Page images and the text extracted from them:
..............................

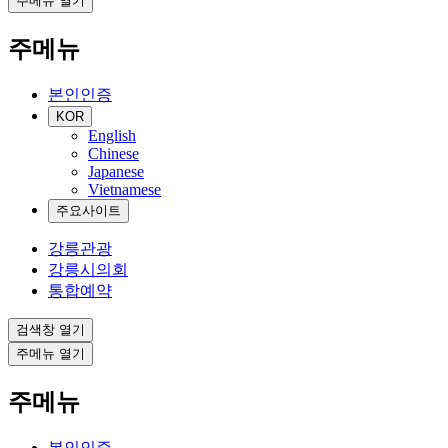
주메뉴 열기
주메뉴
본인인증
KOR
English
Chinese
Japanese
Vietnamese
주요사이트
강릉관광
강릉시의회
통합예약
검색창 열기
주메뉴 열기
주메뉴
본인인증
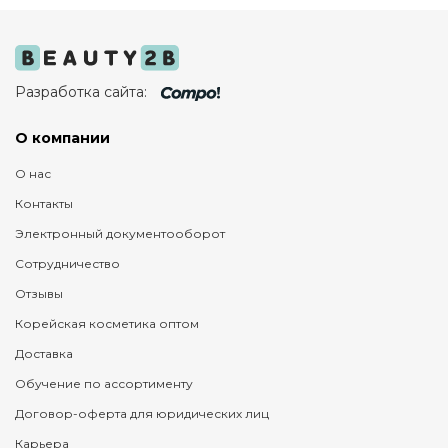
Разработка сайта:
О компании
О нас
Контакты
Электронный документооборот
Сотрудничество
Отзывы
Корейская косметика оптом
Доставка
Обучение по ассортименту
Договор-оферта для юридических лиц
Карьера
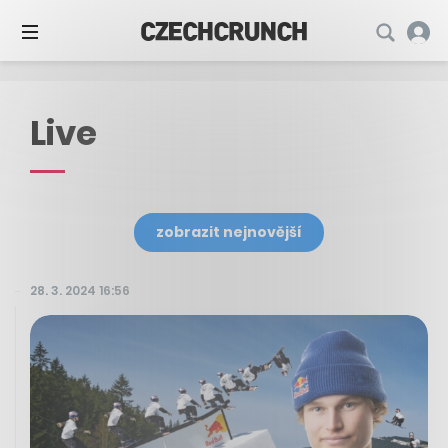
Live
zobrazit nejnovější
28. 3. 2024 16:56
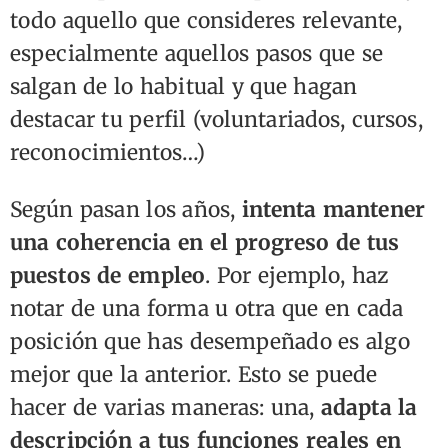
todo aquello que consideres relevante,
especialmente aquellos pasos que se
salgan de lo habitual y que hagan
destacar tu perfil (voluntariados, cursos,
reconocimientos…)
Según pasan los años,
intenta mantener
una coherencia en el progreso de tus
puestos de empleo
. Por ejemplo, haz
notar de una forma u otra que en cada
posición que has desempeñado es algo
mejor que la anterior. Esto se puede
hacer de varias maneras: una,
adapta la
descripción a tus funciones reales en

..............................

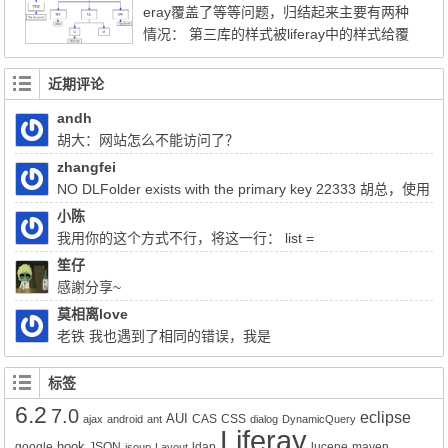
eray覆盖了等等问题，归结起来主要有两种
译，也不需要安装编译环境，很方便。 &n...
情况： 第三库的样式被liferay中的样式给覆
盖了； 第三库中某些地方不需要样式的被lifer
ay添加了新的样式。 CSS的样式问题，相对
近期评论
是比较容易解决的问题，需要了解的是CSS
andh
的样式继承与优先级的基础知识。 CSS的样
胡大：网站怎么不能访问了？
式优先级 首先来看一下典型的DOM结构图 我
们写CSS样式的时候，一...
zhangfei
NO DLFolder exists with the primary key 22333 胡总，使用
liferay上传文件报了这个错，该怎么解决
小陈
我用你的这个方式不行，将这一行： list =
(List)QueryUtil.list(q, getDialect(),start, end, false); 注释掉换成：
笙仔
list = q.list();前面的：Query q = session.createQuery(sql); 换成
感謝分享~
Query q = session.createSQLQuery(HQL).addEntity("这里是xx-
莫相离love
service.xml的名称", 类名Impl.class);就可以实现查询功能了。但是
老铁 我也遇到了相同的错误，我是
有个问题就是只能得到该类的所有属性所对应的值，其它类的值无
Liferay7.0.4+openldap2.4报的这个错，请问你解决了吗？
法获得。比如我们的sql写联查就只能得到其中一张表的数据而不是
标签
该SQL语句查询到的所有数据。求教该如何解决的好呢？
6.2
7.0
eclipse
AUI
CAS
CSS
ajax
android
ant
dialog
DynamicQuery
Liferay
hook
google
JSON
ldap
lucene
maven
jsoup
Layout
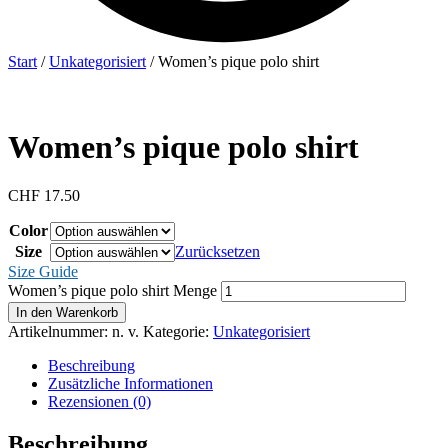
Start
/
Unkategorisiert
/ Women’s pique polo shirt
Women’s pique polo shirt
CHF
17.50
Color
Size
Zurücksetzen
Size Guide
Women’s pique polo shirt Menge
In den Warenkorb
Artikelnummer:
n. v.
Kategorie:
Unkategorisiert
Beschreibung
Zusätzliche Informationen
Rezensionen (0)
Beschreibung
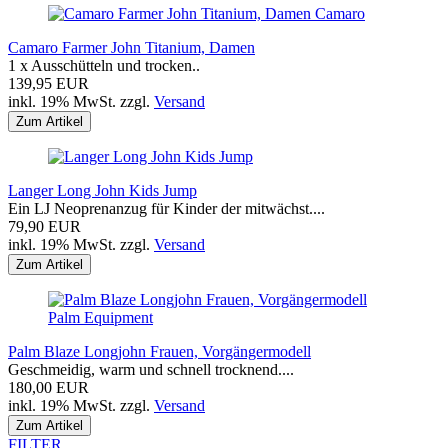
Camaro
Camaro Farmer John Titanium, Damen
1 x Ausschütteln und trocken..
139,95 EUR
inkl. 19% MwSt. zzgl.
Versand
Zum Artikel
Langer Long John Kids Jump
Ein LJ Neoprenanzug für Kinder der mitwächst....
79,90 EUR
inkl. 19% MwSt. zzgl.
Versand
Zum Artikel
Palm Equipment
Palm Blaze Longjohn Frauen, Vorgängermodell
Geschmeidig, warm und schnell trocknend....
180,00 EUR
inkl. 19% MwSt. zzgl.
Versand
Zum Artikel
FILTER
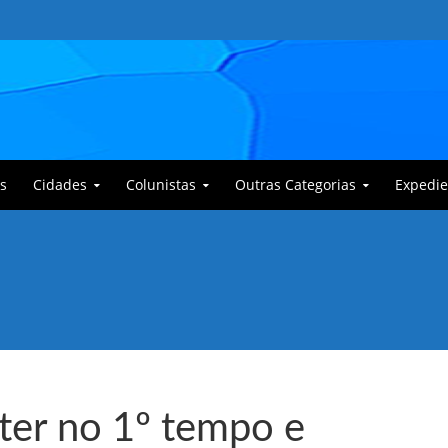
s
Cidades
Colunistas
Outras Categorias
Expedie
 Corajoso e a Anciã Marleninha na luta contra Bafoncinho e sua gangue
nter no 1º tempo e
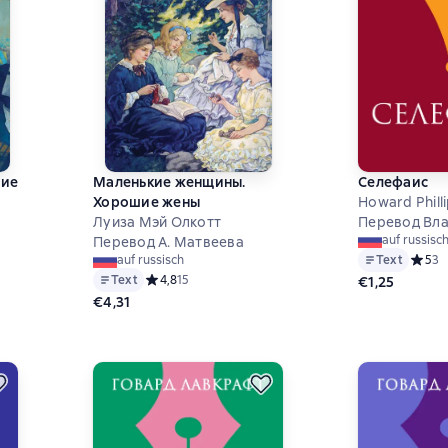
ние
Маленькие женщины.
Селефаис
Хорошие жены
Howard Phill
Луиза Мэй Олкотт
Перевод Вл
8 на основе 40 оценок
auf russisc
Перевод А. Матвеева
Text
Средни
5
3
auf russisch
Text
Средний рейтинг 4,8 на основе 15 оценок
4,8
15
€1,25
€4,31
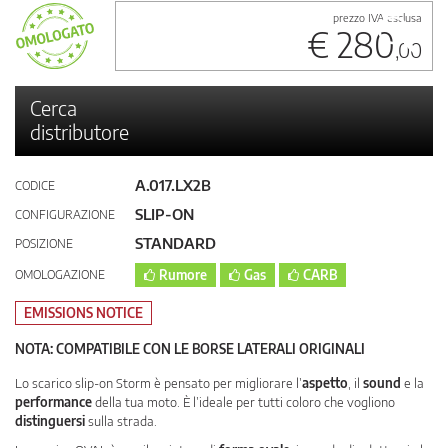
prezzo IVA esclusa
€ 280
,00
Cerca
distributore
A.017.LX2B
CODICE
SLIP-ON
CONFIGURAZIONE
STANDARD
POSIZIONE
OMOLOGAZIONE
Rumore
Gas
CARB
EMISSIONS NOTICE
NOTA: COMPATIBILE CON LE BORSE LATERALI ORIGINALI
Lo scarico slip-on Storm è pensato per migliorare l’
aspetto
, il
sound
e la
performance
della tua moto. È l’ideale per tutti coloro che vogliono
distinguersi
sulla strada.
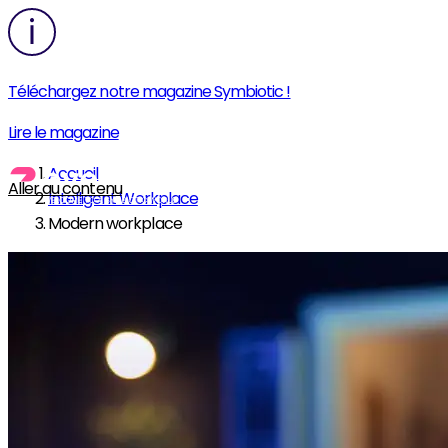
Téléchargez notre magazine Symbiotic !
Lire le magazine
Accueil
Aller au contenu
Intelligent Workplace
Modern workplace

..............................

Problem requirements: Can you turn the text from the line containing "todo aquello que" up to and including the line containing "posición que has desempeñado es algo" into a numbered list, leaving out any blank lines?

Written answer:
1. todo aquello que consideres relevante,
2. especialmente aquellos pasos que se
3. salgan de lo habitual y que hagan
4. destacar tu perfil (voluntariados, cursos,
5. reconocimientos…)
6. Según pasan los años,
7. intenta mantener
8. una coherencia en el progreso de tus
9. puestos de empleo
10. . Por ejemplo, haz
11. notar de una forma u otra que en cada
12. posición que has desempeñado es algo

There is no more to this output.